Va anche rilevato che l”omesso esame’ va riferito ad ‘un fatto decisivo per il giudizio’ ossia ad un preciso accadimento o una precisa circostanza in senso storico naturalistico, non assimilabile in alcun modo a ‘questioni’ o ‘argomentazioni’ che, pertanto, risultano irrilevanti, con conseguente inammissibilità delle censure irritualmente formulate (si v., ex multis , Cass., n. 2268 del 2022), come nella specie laddove, tenendo conto della ratio decidendi della sentenza di appello, l’omesso esame nella sostanza contesta la motivazione della decisione di appello.
Appare, quindi, evidente che non ricorrono, nella specie, i presupposti per la configurabilità del vizio di motivazione della sentenza o del vizio di omesso esame, denunciati dal ricorrente.
Il ricorso principale deve essere rigettato.
Al rigetto del ricorso principale segue l’assorbimento del ricorso incidentale condizionato.
Le spese seguono la soccombenza e sono liquidate in dispositivo.
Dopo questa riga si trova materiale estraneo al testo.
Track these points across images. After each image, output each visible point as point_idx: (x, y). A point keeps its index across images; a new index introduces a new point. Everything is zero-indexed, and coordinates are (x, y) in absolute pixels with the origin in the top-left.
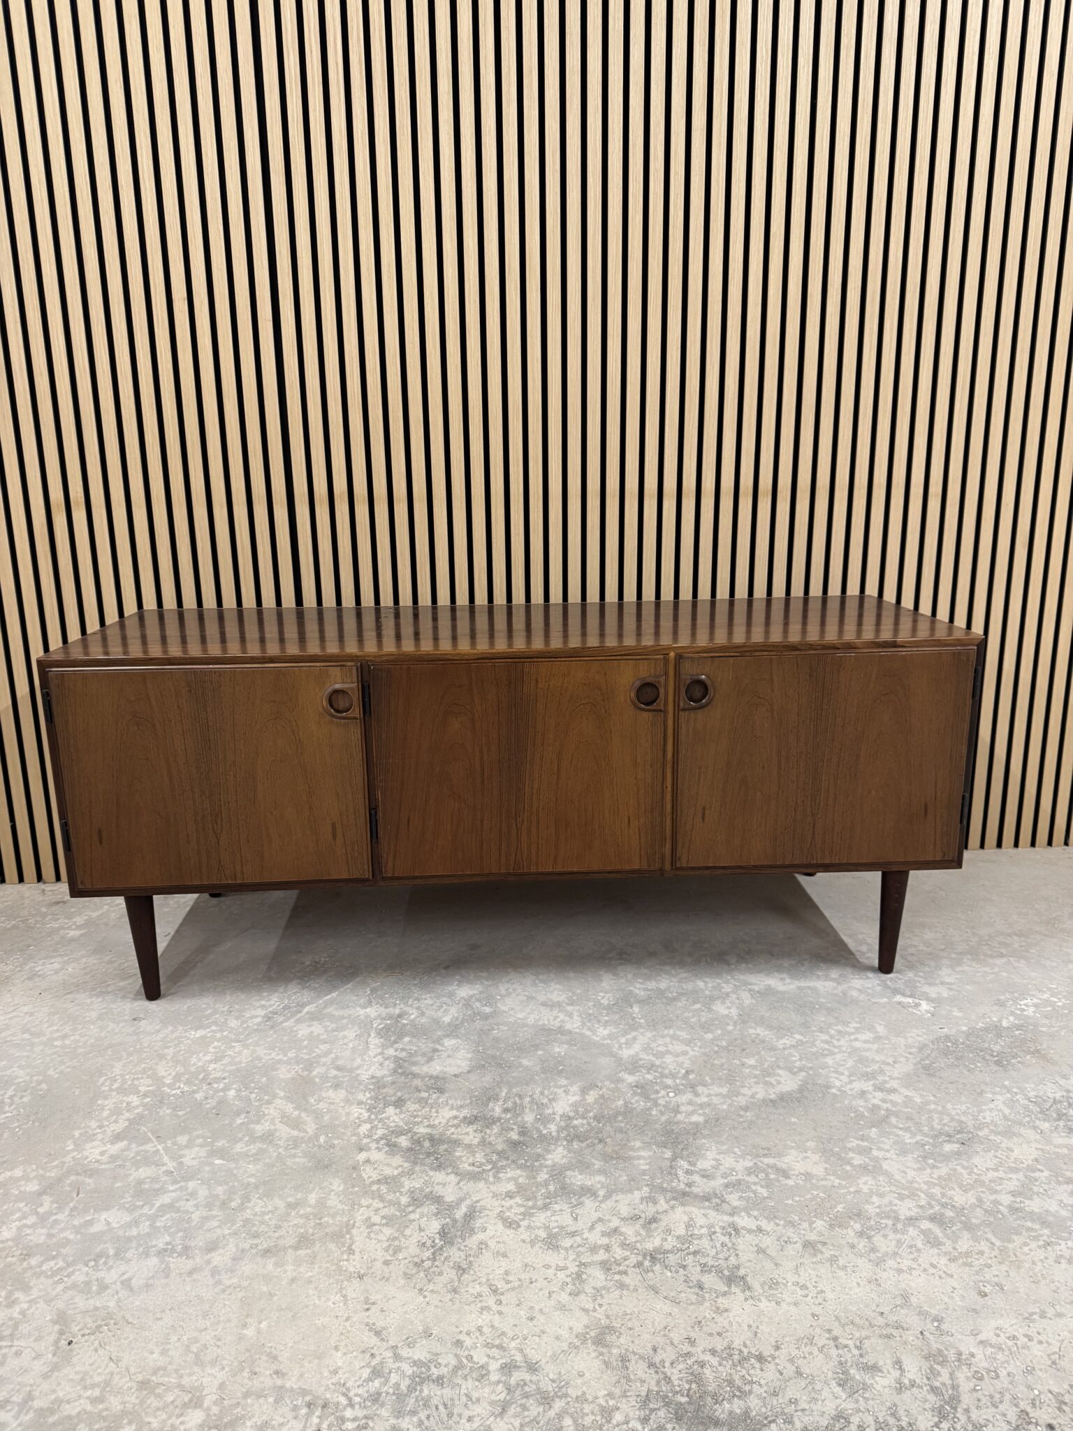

Stante il tenore della pronuncia (rigetto del ricorso), va dato atto, ai sensi dell’art. 13, comma 1-quater D.P.R. n. 115/02, della “sussistenza dei presupposti processuali per il versamento, da parte del ricorrente, di un ulteriore importo a titolo di contributo unificato, pari a quello previsto per il ricorso a norma del comma 1-bis dello stesso art. 13, se dovuto”. Spetterà all’amministrazione giudiziaria verificare la
debenza in concreto del contributo, per la inesistenza di cause originarie o sopravvenute di esenzione dal suo pagamento (v., Cass., S.U., 4315 del 2020).
P.Q.M.
La Corte rigetta il ricorso principale, assorbito il ricorso incidentale.
Condanna il ricorrente al pagamento delle spese di giudizio che liquida in euro 4.000,00 per compensi professionali, oltre euro 200,00 per esborsi, spese generali in misura del 15%, e accessori di legge.
Ai sensi dell’art. 13 comma 1 -quater del d.P.R. n. 115 del 2002, dà atto della sussistenza dei presupposti processuali per il versamento, da parte del ricorrente, di un ulteriore importo a titolo di contributo unificato, pari a quello previsto per il ricorso a norma del comma 1 -bis dello stesso art. 13, se dovuto.